[Data for processing Boundary: Start]

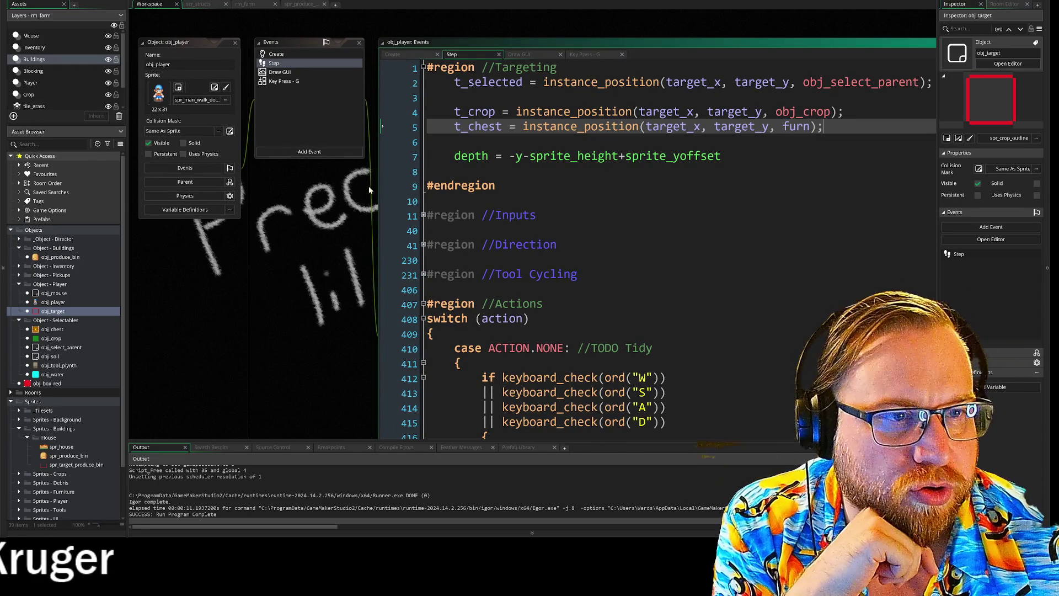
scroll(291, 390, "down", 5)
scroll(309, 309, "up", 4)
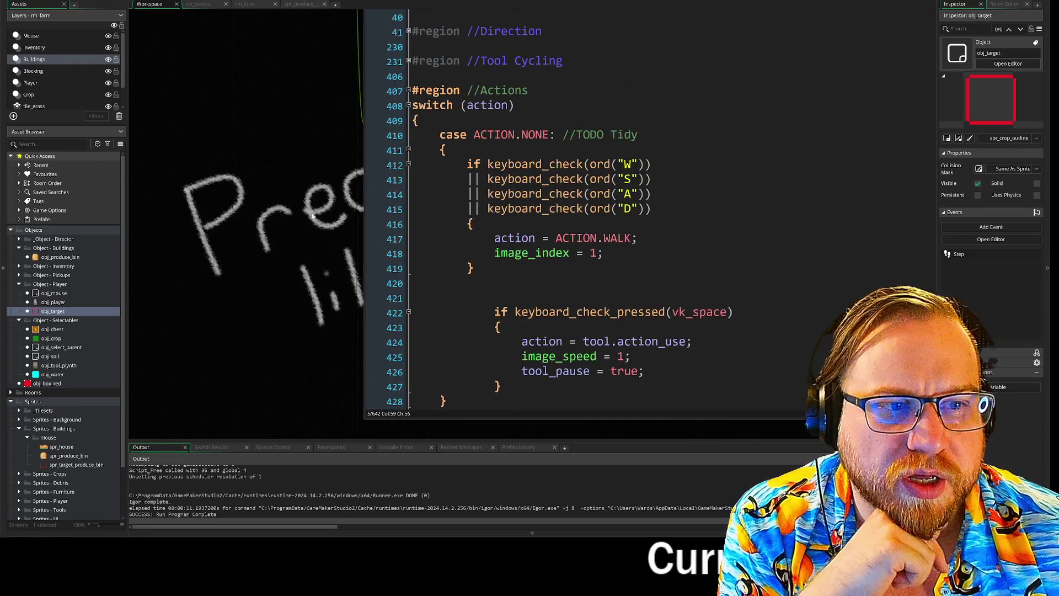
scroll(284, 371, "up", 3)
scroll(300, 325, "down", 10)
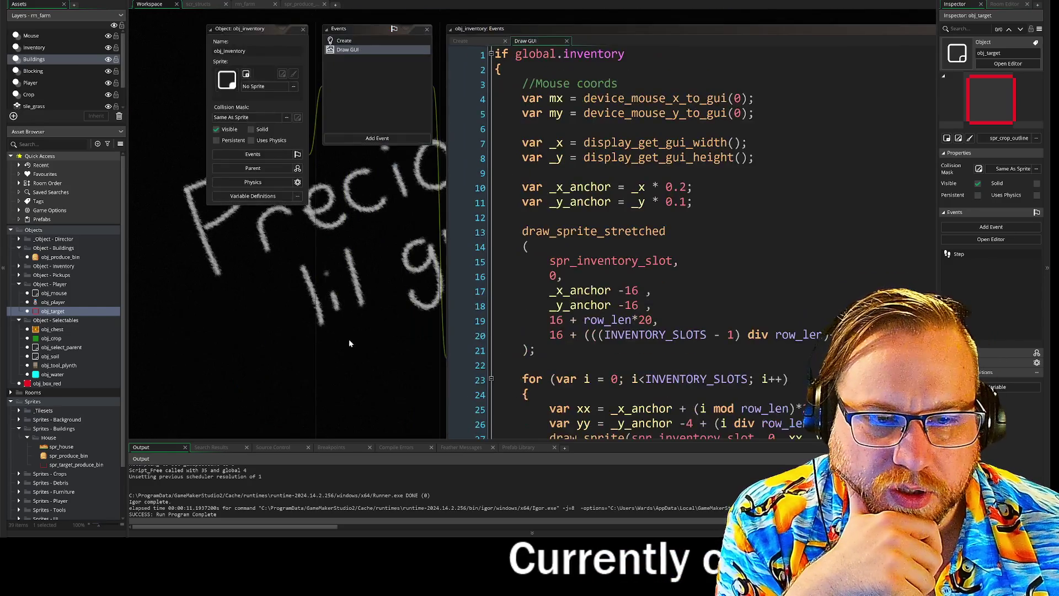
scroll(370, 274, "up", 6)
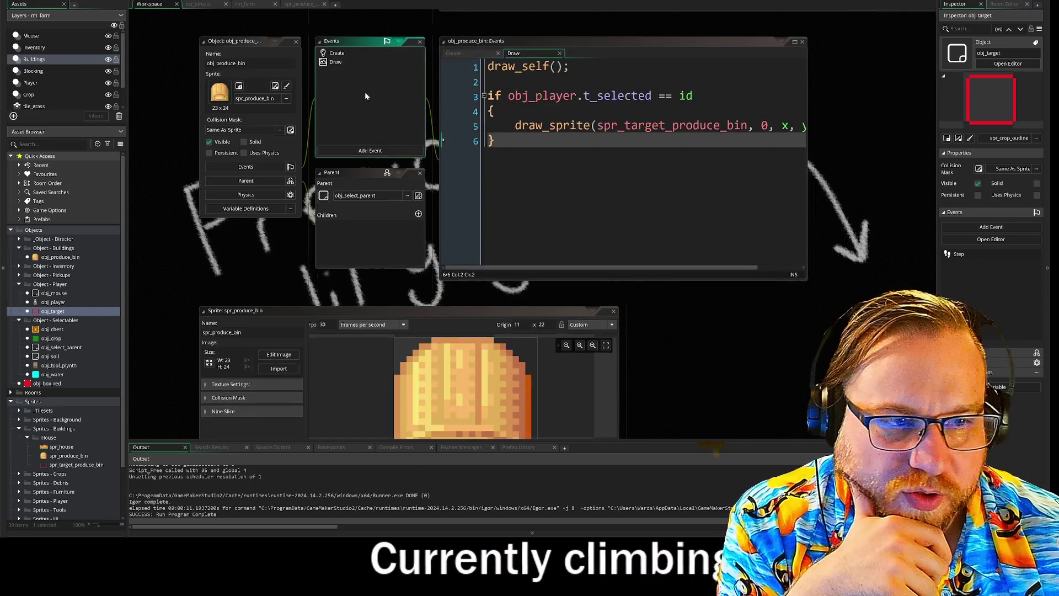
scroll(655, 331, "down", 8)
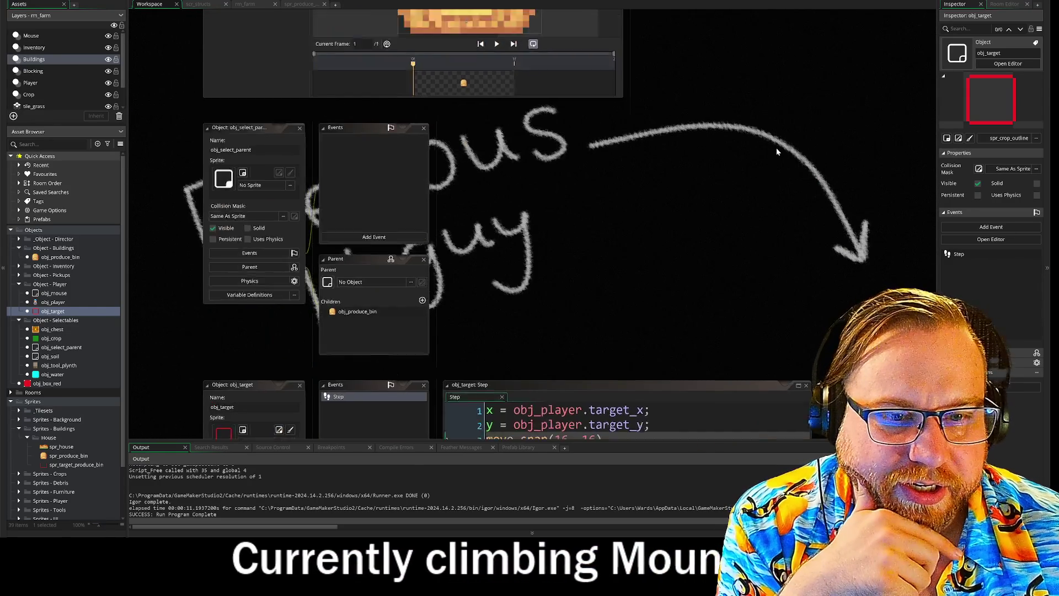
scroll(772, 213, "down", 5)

[Data for processing Boundary: End]

# Exercise instructions
Gather up the lines containing the word "down" from these records and copy them.

# Worked solution
scroll(291, 390, "down", 5)
scroll(300, 325, "down", 10)
scroll(655, 331, "down", 8)
scroll(772, 213, "down", 5)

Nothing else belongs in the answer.